Everybody is familiar with the part of a wedding where the audience is given an opportunity by the person officiating to express why the couple about to be married should not proceed with the ceremony, telling all present to “speak now or forever hold your peace.” Does that concept, where the failure to immediately object will bar any later objection, appear anywhere in the law? The answer is “yes,” as it is very much alive and well in the context of non-judicial foreclosures, or trustee’s sale. In particular, A.R.S. § 33-811(C) states:
The trustor, its successors or assigns, and all persons to whom the trustee mails a notice of sale under a trust deed pursuant to section 33-809 shall waive all defenses and objections to the sale not raised in an action that results in the issuance of a court order granting relief pursuant to rule 65, Arizona rules of civil procedure, entered before 5:00 p.m. mountain standard time on the last business day before the scheduled date of the sale.
The strict application of this statute can result in some very harsh results. Say, for example, you refinance your property, with the intention of paying off your secured lender, and in fact honestly believed that you had done so. However, due to an error by the title company, your lender never received the payoff. Later, the lender commences foreclosure, and mails you a Notice of Trustee’s Sale, setting trustee’s sale date of Friday, July 31. While you might be tempted to just ignore the Notice, thinking it has to be a mistake, doing so will result in severe consequences, because unless you go to court and obtain an injunction stopping the Trustee’s Sale, by no later than 5:00 p.m. on Thursday, July 30, you will be deemed to have “waived” any objection to the Trustee’s Sale, and you will not have any legal recourse against the party to whom the title to your property was transferred by a Trustee’s Deed following the Trustee’s Sale.

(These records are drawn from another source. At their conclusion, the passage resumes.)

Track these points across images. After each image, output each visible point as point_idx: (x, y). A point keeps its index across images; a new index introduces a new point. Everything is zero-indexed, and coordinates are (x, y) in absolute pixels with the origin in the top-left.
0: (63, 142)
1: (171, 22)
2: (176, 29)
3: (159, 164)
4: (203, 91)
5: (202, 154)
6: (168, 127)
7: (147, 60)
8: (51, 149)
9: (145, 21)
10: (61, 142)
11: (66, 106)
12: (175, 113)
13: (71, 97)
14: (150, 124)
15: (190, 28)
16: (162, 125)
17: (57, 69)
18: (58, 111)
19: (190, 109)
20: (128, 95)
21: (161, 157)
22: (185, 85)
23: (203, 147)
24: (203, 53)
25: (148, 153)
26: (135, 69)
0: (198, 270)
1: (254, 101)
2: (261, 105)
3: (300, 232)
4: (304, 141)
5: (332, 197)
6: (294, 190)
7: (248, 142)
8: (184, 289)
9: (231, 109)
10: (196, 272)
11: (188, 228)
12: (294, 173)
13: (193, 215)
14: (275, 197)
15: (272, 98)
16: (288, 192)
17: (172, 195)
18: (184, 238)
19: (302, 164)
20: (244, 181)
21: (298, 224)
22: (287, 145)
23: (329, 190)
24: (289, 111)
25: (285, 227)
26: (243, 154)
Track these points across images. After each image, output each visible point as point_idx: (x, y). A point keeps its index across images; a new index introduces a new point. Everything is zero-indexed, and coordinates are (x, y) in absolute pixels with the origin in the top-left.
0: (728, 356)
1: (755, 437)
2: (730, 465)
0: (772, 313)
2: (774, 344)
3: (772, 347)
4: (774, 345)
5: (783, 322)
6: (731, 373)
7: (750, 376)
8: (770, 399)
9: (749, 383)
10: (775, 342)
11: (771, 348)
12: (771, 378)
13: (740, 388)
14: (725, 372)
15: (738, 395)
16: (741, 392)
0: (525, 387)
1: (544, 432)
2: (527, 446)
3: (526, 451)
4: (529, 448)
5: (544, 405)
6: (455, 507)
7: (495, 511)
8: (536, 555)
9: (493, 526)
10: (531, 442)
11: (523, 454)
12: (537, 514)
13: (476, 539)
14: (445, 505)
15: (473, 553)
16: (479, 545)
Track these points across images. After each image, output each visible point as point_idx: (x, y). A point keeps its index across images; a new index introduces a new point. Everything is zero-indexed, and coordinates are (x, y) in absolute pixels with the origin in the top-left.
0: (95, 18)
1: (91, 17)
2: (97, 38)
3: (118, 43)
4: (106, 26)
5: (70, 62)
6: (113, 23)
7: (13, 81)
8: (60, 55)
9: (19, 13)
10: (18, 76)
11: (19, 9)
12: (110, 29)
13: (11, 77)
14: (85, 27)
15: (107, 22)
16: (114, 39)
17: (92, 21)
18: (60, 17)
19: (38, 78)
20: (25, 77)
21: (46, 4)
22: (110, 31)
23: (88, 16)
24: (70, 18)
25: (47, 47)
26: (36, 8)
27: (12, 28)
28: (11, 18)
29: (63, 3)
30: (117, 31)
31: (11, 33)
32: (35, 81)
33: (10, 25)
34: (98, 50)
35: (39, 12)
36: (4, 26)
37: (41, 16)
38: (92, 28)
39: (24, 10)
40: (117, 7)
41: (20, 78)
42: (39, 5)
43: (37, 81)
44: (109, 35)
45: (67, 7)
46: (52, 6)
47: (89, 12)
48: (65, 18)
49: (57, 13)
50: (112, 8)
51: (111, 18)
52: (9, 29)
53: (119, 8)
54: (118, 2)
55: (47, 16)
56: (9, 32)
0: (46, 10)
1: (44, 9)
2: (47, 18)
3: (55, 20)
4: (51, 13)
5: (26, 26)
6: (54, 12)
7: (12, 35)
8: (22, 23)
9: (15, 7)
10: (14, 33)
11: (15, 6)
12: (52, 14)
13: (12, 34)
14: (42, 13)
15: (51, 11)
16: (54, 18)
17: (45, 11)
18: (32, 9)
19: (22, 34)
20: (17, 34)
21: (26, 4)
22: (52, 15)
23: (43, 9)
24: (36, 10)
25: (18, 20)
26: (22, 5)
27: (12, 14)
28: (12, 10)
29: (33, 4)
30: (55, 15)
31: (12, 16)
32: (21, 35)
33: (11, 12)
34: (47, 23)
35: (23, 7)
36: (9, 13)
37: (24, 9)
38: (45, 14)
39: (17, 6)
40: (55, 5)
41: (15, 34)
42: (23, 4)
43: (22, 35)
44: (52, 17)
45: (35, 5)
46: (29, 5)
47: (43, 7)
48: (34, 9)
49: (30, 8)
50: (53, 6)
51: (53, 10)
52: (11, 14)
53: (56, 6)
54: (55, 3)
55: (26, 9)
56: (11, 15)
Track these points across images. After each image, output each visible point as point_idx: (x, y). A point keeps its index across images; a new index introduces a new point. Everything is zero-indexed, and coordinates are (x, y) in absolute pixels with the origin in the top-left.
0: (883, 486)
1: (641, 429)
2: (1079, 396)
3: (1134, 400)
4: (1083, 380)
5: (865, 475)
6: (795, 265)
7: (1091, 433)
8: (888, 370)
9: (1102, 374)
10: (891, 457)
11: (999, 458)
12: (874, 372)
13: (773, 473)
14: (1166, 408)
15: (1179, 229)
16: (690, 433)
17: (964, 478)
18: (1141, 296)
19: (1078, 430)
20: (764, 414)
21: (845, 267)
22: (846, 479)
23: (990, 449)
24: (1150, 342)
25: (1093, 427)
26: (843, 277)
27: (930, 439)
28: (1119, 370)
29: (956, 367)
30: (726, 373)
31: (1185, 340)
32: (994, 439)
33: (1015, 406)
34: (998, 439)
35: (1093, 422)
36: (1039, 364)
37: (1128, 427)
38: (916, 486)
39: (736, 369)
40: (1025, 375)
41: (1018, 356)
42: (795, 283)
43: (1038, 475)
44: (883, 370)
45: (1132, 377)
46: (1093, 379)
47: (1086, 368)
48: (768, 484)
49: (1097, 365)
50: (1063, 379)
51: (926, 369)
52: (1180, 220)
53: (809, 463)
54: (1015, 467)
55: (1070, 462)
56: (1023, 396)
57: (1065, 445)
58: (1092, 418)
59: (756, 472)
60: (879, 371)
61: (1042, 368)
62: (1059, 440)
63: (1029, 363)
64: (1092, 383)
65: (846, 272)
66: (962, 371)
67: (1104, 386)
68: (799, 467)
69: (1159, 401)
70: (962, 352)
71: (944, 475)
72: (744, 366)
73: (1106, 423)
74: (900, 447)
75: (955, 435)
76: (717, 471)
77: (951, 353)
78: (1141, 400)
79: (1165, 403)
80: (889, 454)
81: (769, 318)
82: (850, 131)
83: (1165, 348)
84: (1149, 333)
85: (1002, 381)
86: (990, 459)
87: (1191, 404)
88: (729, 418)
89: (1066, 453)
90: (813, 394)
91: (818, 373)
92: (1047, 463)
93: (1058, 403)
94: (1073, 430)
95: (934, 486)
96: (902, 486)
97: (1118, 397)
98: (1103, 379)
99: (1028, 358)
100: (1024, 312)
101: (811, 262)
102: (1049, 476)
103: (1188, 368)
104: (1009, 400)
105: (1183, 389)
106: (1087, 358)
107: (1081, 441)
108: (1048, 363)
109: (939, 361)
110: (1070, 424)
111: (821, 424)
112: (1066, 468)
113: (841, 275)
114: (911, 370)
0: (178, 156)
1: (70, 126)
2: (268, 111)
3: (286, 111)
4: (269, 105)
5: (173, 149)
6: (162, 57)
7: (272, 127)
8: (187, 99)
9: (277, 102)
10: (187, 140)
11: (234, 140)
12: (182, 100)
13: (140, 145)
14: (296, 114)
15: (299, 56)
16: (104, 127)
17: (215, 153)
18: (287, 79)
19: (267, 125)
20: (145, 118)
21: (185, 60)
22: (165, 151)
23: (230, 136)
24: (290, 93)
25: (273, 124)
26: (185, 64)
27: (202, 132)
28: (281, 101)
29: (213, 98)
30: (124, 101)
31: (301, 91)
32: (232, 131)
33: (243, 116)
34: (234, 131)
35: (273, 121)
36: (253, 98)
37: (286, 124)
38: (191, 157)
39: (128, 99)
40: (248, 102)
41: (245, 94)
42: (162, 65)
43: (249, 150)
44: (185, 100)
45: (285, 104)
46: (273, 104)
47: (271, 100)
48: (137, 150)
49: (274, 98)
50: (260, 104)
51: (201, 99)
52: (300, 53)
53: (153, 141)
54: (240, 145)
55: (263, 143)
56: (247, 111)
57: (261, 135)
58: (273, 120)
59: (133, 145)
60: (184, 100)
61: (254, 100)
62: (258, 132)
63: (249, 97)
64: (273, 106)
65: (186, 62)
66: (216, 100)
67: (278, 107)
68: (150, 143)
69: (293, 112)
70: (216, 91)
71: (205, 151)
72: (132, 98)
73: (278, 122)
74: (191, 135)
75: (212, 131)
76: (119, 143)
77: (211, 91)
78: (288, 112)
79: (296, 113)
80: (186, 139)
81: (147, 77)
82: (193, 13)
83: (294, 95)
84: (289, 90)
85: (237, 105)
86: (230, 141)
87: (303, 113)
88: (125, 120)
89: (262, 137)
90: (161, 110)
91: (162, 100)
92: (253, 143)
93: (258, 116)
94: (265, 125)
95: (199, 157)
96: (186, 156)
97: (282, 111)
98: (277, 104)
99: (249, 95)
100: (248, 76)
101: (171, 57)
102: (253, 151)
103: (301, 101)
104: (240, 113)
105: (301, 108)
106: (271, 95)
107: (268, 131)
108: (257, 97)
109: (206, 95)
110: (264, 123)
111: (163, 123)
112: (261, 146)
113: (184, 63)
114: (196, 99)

In the 2018 Arizona Supreme Court case of Zubia v. Shapiro, a homeowner alleged that her name was forged on a promissory note and deed of trust. After she was given notice of a Trustee’s Sale, but failed to take any action to stop the sale before it took place, she filed a lawsuit seeking to quiet her title to her home, and asserting claims for wrongful foreclosure and money damages. The Court held that her failure to obtain an injunction before the Trustee’s Sale resulted in the waiver of all claims depending upon the invalidity of the sale.
This concept of waiving your rights unless you take immediate legal action is in contrast the statutory “statute of limitations” period during which legal action can usually be taken to redress a wrong. You generally have six years following the breach of a written contract to bring a lawsuit to recover your damages. Similarly, you have three years following the commission fraud against you to recover your damages. However, in order to protect the sanctity of Trustee’s Sales, so that a buyer at such sale does not have to worry about having their title challenged at some point in time several years after the sale, A.R.S. § 33-811(C) mandates that any legal action objecting to the Trustee’s Sale must be raised by not later than the day before the sale, or those objections, no matter how otherwise valid they may be, cannot be used to void the sale after-the-fact.